Athletes…whether young or more mature, are focused on staying fit physically and mentally. They always have to have their best to put their best into the game, race, sport, or activity. Athletes work out, practice, and eat well to have a balanced diet with just the right amount of energy. Why is it then, so many athletes (regardless of their sport) are at an increased risk of tooth decay?
Tooth decay is a very real concern for people with active lifestyles, and there are typically two factors that contribute to the cause. One – they frequently consume sports drinks, and two – they often breathe through their mouths and have a low saliva flow.
Sports drinks can be even more cariogenic (causing more cavities) than sodas, fruit juices, or milk. Athletes often drink on them constantly for an extended period of time. This allows liquid sugars (natural or artificial) to constantly coat the surfaces of the teeth. An increased length of exposure time causes more tooth decay than normal.
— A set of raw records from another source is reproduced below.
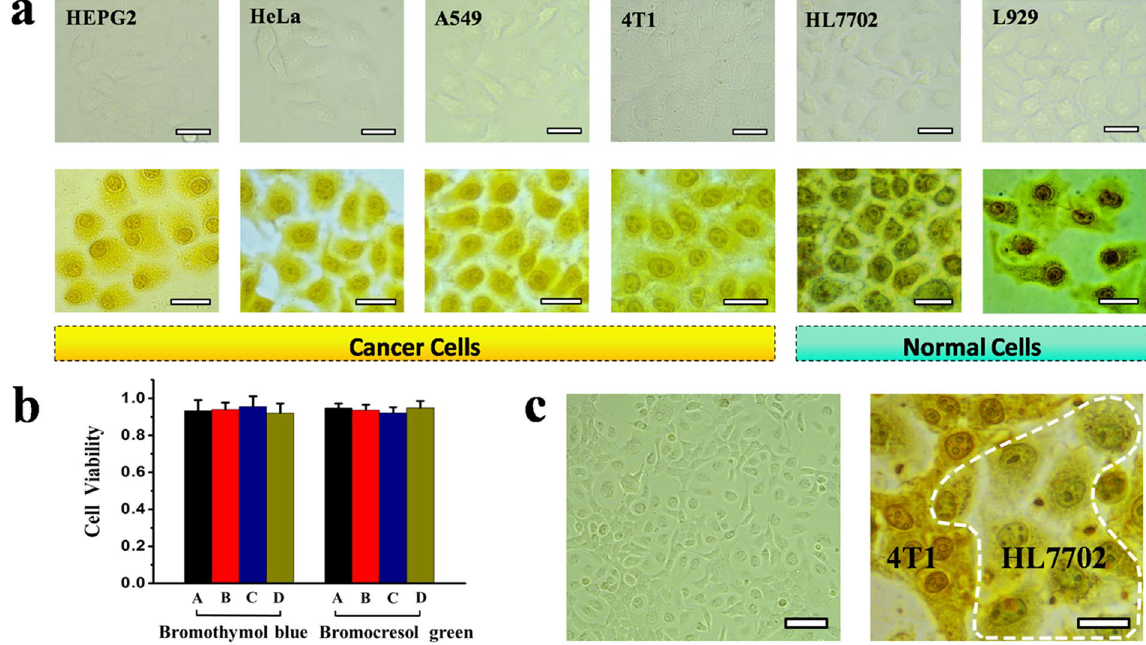
Figure 2. Visual identification and screening of cancer cells from normal cells and cytotoxicity assays. ( a ) Bright-field optical microscope images of cancerous HepG2, HeLa, A549, 4T1, normal HL7702 and L929 cells before and after 5 min incubation with 1 mg mL − 1 of bromothymol blue, respectively; All scale bars: 20 μ m. ( b ) Cytotoxicity assays for the A549, HeLa, HL7702, and L929 cells after the incubation with bromothymol blue or bromocresol green. A, B, C, D under the X-coordinate represent A549, HeLa, HL7702, and L929 cells, respectively. ( c ) Bright-field microscopy images of cocultured cancerous 4T1 and normal HL7702 cells before (left, scale bar: 50 μ m) and after (right, scale bar: 15 μ m) the treatment with bromocresol green. The cells within the white dotted line are identified as HL7702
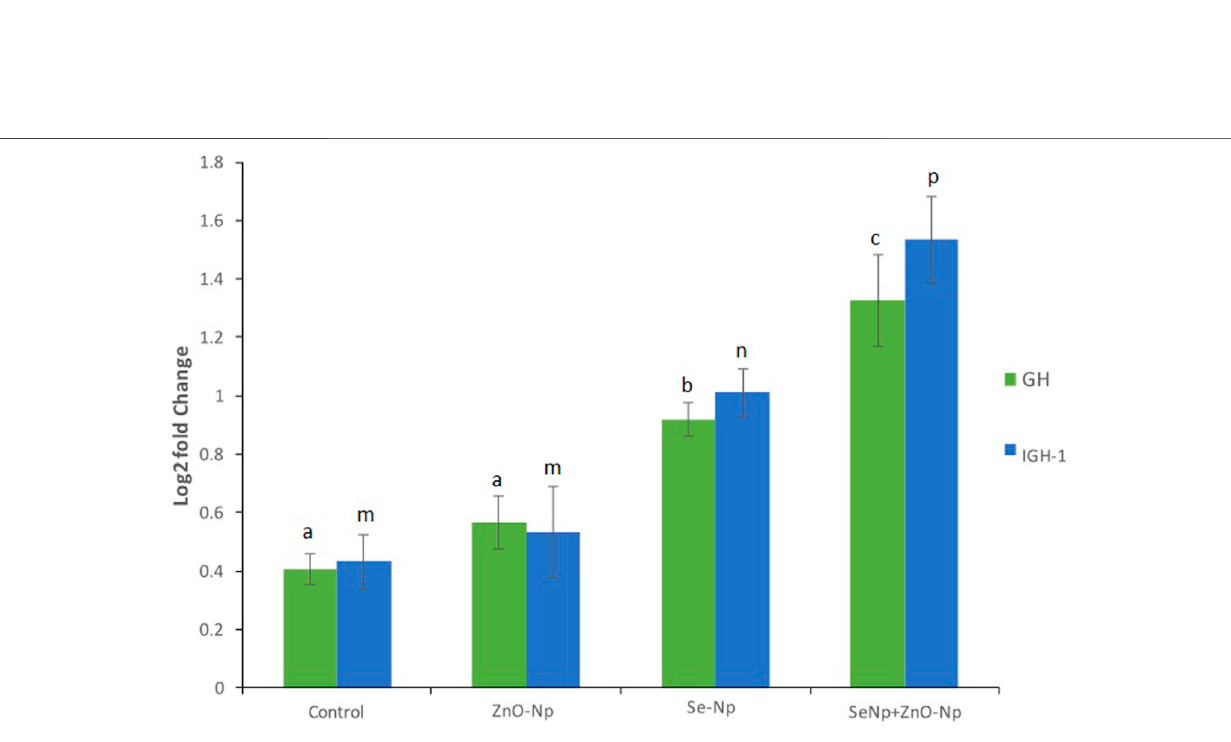
Frontiers in Bioengineering and Biotechnology |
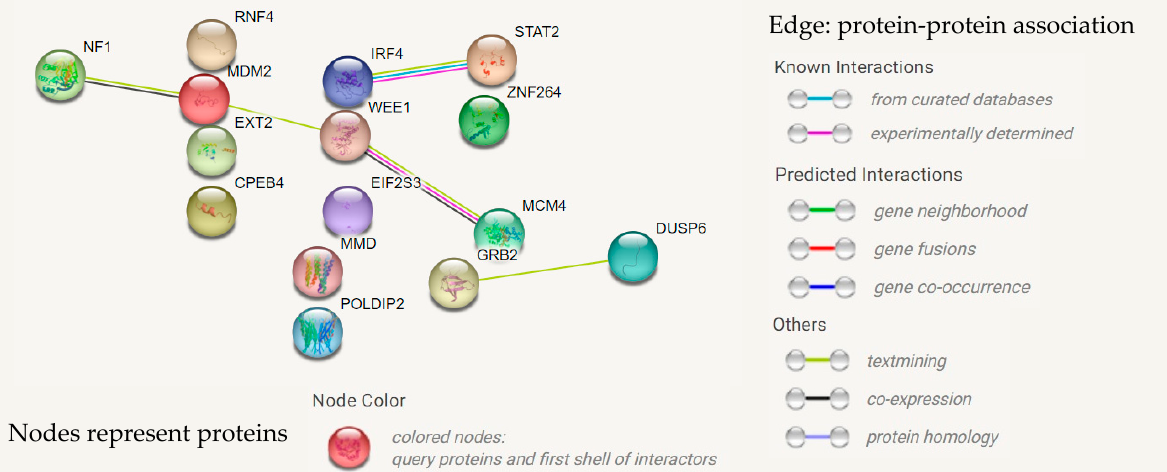
Figure 7. Network analysis of 15 proteins encoded by 15 investigated genes using STRING database version 11.5. The option “Multiple Proteins by Names/Identifier” of “Search” domain was used. Visualization of interactions and notations is according to the output of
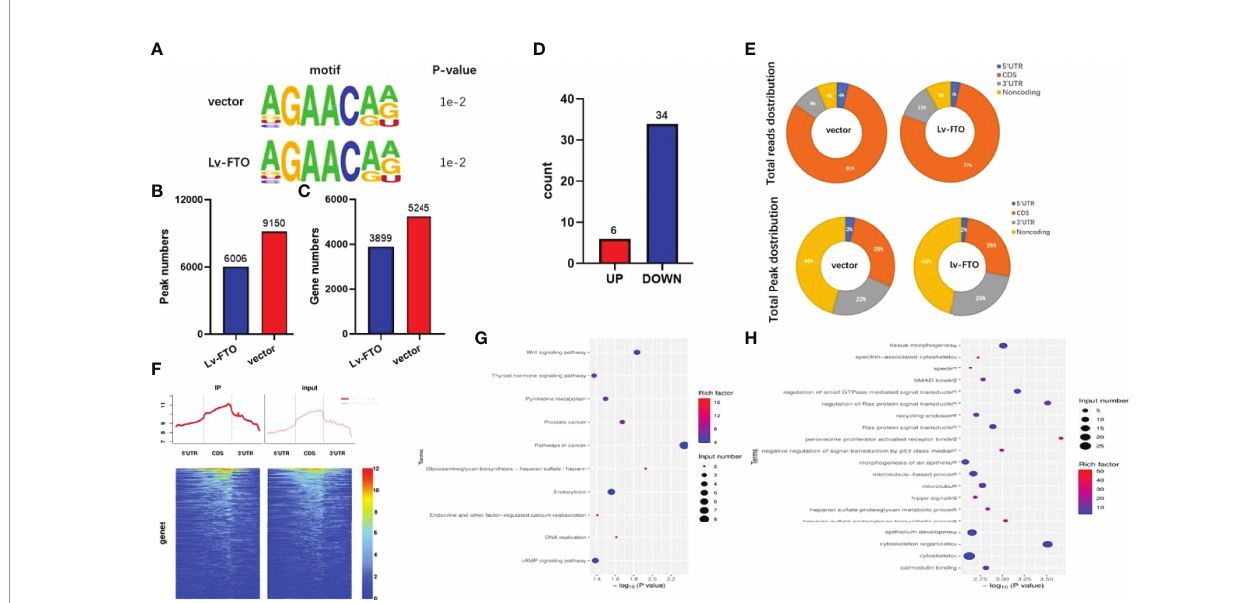
FIGURE 4 | FTO effects on the transcription pro fi le of papillary thyroid carcinoma (PTC) cells by meRIP-Seq. (A) The motif analysis performed using the HOMER program showed that “ GAACA ” is the m6A consensus motif of TPC-1-vector and TPC-1-Lv-FTO cells. (B, C) m6A-seq measures the number of m6A peaks and genes in TPC-1 cells. (D, E) Graphs of m6A peaks and reads distribution illustrating the proportion of common m6A peaks in the indicated regions in TPC-1 cells. (F) Distribution map (and heat map) of reads in the peak gene functional area. (G) Compared to PTC-1-vector cells, Kyoto Encyclopedia of Genes and Genomes analysis of m6A methylation downregulated genes in the m6A sequencing of PTC-1-Lv-FTO cells. (H) Compared to PTC-1-vector cells, gene ontology analysis of m6A methylation downregulated genes in the m6A sequencing of PTC-1-Lv-FTO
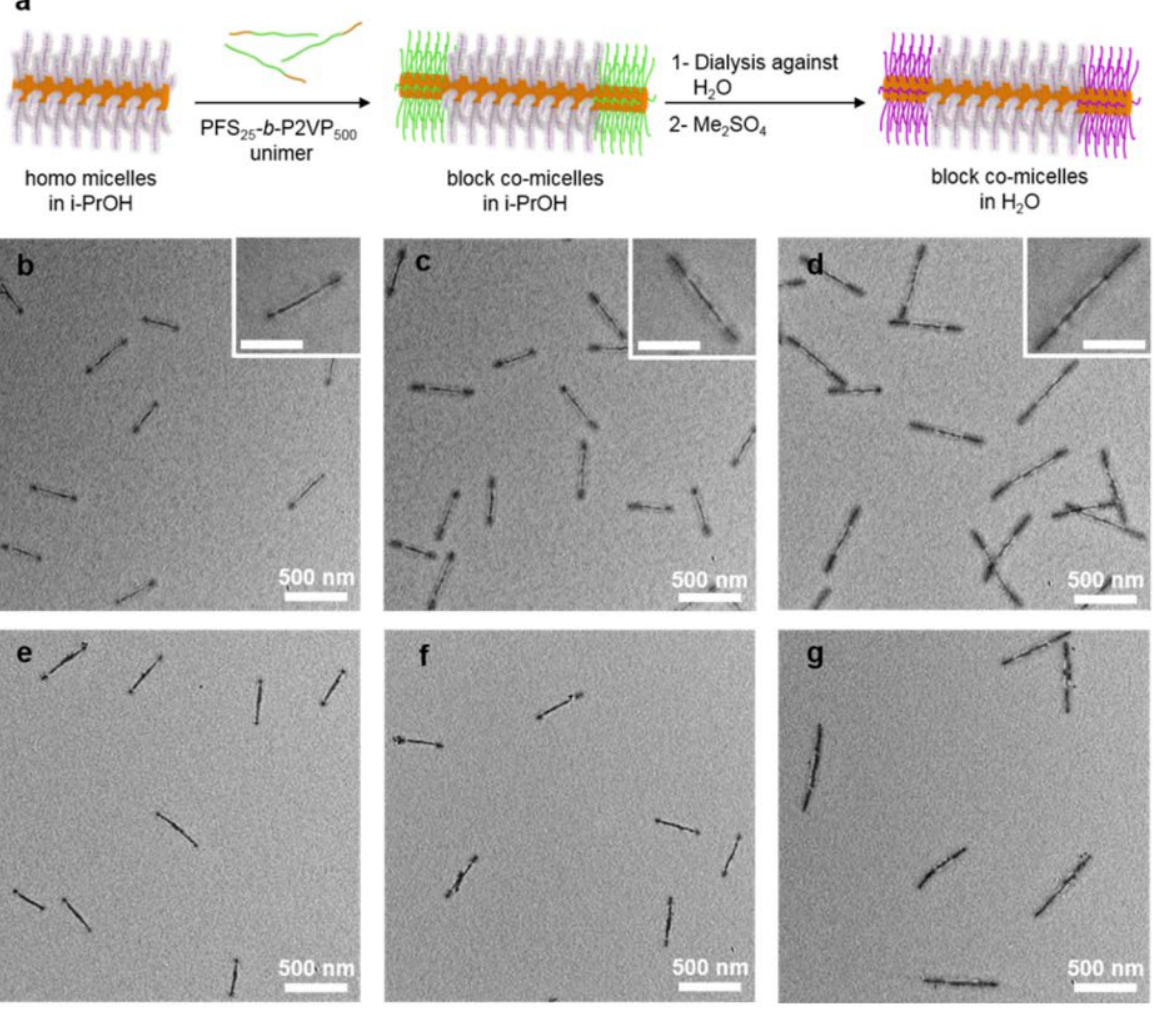
Figure 7. ( a ) Schematic illustration of the preparation of homo-micelles and block co-micelles in isopropanol and water using (PFS 25 -b-P2VP 500 )-b-(PFS-b-(PEO-g-TEG))-b-(PFS 25 -b-P2VP 500 ). TEM images of a monodispersed cylindrical micelle of addition of ( b ) 10 µ g, ( c ) 20 µ g, ( d ) 40 µ g of PFS 25 - b-P2VP 500 unimer to 20 µ g of PFS-b-(PEO-g-TEG) cylinders in isopropanol. ( e – g ) TEM images of triblock co-micelles (shown in ( b – d ) after adding Me 2 SO 4 and dialysis against water. Reprinted with permission from [95]. Copyright 2016 American Chemical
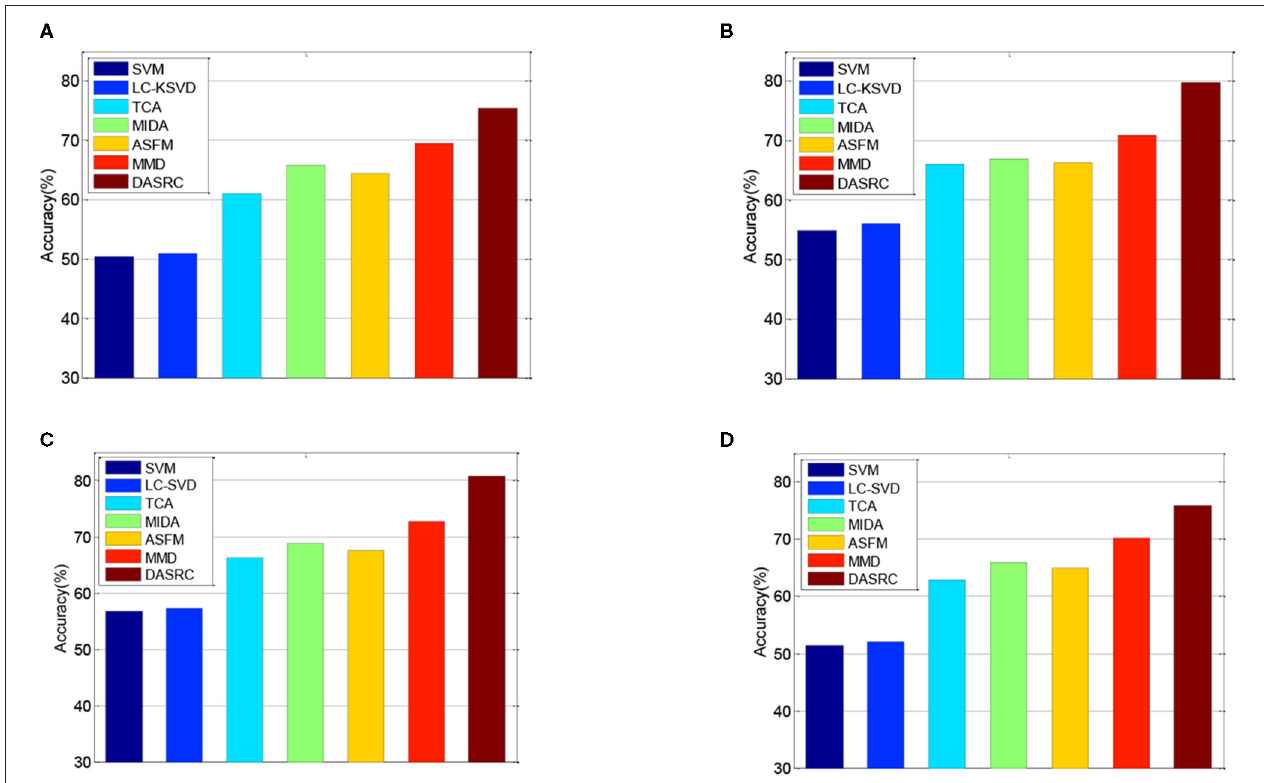
FIGURE 3 | Cross-subject accuracy on SEED dataset with different features, (A) PSD, (B) FD, (C) DE, (D)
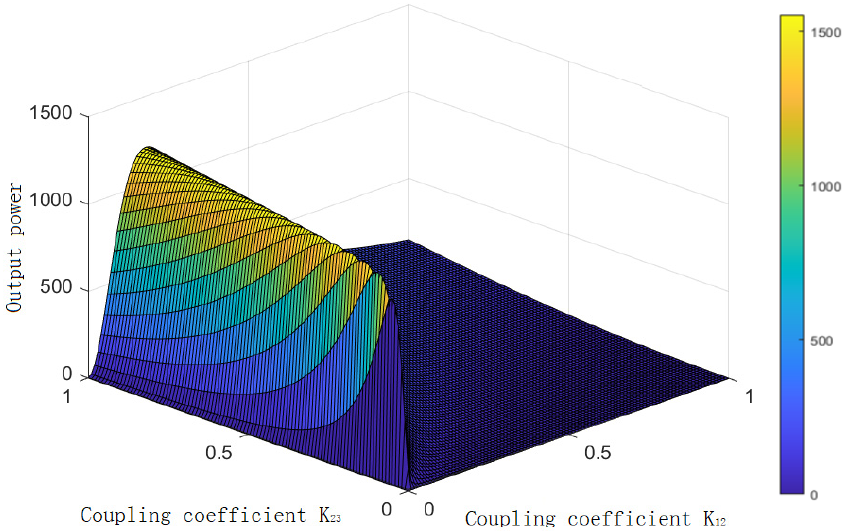
Figure 9. Relationship between output power and coupling coefficients k 12 and k 23 .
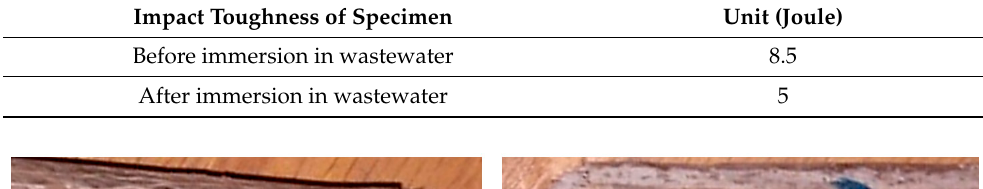
Table 3. Impact energy of Charpy test.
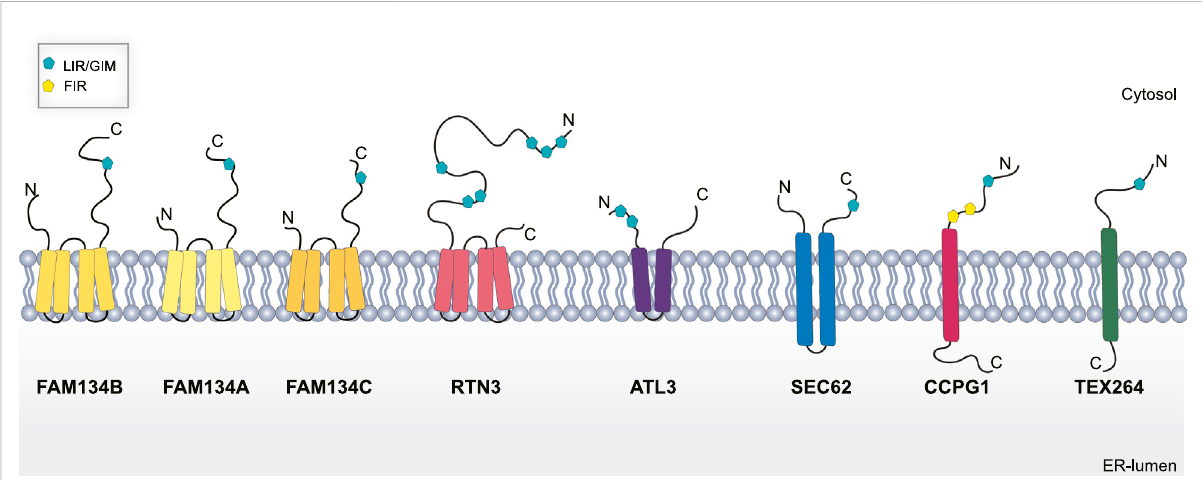
FIGURE 2 SchematicrepresentationofER-phagyreceptors.Abbreviations:LIR/GIR,LC3/GABARAPinteractingregion;FIR,FIP200interactingregion;C,C terminal domain; N, N-terminal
Breathing is important for adequate oxygen flow during an athletic activity. There are actually different forms of breathing that an athlete may try in order to do their best or focus certain muscles. Mouth breathing causes the teeth to be drier. Saliva is a natural lubricant that helps fight tooth decay, so a dry mouth harbors more decay-bacteria and the teeth will get more cavities.
One of the easiest things an athlete can do is to consider drinking more water on a frequent basis, rather than sports drinks. Some studies suggest that sports drinks do not hydrate any better than water anyway. Water cleanses, lubricates, rehydrates, and won’t cause decay.
If you are an athelete, remember to schedule regular dental exams and cleanings with your dentist to screen for new areas of tooth decay and other oral health issues that may have developed since your last visit.